The most powerful feelings around desktop environments I’ve done stem from manipulating the PATH variable and having some daemons doing fun stuff around the UI, the kind of stuff that would give you pause and wonder whether my computer’s behaving oddly or if you’re imagining things. Doing this in a command line environment is par for the course, but feels no less empowering.

I am not talking from nostalgia here – grew up using GUIs, not CLIs. Indeed, even though my first programs were CLI-based, as I was using them from a GUI, the feelings of changing my environment to suit my needs didn’t come along until I’d started deploying software in a Solaris environment and started automating things.
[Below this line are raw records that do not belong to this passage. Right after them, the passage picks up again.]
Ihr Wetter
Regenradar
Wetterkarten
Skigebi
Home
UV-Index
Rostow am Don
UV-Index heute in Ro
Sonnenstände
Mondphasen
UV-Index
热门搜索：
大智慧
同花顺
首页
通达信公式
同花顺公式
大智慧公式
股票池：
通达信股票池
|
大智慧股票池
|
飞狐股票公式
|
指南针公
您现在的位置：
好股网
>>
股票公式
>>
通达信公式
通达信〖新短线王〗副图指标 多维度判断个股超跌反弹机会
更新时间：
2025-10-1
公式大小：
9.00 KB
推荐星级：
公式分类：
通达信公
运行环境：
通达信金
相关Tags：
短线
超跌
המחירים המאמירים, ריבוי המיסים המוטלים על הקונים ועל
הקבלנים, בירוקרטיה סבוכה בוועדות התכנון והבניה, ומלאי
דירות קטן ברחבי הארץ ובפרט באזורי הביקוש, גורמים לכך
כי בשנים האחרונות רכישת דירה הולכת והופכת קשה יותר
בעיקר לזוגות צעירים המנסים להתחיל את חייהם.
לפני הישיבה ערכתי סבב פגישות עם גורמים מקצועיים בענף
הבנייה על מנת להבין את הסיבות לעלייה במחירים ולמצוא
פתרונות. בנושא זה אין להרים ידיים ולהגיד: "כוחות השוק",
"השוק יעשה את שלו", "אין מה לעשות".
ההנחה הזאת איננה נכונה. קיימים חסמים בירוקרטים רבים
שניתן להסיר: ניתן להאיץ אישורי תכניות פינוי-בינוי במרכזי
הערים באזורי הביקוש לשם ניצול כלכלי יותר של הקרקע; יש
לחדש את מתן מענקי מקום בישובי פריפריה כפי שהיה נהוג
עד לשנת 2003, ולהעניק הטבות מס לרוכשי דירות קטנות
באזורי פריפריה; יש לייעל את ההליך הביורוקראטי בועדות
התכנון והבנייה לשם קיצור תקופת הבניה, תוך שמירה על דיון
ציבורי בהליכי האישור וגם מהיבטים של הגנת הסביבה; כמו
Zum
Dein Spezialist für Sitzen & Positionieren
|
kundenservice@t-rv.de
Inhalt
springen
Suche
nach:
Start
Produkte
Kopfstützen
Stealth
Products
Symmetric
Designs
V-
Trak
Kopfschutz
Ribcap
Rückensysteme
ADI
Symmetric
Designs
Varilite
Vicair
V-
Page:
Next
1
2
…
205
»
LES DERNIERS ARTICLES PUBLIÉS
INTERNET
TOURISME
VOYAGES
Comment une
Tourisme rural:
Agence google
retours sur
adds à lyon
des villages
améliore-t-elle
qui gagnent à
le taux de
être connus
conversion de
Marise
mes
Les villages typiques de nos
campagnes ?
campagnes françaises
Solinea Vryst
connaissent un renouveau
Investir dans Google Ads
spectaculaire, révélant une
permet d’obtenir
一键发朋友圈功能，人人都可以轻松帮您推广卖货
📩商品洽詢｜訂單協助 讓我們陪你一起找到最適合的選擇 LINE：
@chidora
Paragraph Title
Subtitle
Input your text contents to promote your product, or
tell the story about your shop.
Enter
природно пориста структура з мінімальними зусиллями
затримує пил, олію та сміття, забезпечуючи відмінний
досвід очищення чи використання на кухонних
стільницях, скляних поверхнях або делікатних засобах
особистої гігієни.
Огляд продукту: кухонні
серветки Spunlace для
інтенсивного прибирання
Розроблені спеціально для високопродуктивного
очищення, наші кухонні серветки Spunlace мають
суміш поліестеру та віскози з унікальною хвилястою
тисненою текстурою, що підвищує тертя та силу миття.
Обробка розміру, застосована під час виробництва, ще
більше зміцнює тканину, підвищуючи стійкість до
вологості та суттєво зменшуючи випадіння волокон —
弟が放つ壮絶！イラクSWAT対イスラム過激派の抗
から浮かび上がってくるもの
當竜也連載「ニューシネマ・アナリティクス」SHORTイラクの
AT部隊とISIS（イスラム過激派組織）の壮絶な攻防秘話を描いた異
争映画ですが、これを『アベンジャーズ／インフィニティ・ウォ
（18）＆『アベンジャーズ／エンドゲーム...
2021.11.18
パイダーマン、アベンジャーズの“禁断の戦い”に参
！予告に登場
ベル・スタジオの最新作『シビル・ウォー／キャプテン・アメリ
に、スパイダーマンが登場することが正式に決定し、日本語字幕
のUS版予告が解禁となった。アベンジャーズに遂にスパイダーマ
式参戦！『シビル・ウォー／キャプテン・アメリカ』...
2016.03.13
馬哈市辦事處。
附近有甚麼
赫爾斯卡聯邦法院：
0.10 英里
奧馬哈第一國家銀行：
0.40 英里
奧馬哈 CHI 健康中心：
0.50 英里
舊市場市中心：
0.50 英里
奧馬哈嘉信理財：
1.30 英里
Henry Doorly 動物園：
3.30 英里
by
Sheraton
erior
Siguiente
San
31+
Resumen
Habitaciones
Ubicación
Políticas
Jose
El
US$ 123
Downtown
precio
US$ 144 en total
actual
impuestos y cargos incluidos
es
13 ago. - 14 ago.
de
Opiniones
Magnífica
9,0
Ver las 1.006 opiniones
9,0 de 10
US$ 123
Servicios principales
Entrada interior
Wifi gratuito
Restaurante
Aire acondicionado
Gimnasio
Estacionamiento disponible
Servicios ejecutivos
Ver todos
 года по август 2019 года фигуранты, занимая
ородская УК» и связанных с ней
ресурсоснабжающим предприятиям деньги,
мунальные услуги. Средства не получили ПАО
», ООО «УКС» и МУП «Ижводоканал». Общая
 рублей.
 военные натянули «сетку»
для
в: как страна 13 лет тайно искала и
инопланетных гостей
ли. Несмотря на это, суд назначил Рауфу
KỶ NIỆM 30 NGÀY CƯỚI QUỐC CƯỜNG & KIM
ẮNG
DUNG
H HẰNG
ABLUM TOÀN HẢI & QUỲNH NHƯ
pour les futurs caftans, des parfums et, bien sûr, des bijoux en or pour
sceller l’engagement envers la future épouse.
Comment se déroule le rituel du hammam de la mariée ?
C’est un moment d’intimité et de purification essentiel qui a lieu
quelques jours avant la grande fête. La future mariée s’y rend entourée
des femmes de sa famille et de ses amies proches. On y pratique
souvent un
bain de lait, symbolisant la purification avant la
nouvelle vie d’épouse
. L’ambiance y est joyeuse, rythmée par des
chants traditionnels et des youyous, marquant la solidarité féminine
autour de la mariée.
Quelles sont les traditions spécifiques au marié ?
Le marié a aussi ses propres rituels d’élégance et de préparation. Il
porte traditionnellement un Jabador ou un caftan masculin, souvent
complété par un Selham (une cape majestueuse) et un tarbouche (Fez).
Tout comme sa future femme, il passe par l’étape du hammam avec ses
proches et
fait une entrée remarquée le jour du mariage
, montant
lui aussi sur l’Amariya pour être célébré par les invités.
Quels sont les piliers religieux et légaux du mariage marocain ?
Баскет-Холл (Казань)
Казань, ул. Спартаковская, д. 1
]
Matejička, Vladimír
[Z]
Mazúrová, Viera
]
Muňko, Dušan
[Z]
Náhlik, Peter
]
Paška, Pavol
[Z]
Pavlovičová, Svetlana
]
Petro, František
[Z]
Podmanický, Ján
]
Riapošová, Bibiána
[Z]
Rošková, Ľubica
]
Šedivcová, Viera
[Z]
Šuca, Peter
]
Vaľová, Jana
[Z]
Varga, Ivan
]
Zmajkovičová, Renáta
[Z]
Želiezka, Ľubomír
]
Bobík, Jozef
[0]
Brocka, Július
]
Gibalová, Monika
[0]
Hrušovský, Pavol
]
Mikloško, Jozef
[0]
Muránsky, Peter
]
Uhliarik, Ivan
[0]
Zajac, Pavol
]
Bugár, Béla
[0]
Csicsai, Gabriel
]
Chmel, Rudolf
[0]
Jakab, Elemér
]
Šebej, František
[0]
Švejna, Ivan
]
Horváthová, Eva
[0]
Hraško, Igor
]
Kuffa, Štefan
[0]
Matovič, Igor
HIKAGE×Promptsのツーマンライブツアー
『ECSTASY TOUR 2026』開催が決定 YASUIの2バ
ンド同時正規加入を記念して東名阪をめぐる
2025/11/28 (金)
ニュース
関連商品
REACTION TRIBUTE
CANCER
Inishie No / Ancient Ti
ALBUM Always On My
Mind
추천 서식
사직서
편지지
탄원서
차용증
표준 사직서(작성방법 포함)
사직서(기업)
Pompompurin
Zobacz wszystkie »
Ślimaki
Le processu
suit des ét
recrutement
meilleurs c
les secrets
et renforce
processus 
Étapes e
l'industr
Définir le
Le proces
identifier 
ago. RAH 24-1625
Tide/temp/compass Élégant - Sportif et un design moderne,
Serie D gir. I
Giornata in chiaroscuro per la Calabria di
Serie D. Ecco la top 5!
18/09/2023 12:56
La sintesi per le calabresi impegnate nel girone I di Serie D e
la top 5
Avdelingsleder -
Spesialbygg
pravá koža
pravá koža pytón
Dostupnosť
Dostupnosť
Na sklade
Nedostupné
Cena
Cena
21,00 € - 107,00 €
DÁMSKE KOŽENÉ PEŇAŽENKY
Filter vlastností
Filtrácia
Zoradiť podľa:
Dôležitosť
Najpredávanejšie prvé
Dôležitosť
When I discovered the feeling of changing the PS1 variable, customizing the .bashrc or .profile, creating aliases… it was then that I started being prolific in my CLI-program writing for practical purposes. It seeped into my other operating systems / work environments; I routinely create a directory for shortcuts to the programs I run, I tend to run programs with the “Run” option of the OS I’m using (Win+R in widnows, Win + program name in Ubuntu, Ctrl+Alt+T and run the program from the shell in most other linuxes, Command+Spacebar + program name in MacOS), write UI gadgets or other empowering shenanigans.

I think that much of this would’ve started earlier if I’d had a powerful command line as a primary tool for using the computer at the time I started learning how to code. I don’t mean to disparage GUIs; I just think the kind of feeling delivered by a good CLI and the patterns of use they encourage can be of great importance when starting to code, enough to make it at least a great complement to GUI-based computer usage and software development practices at the time of learning.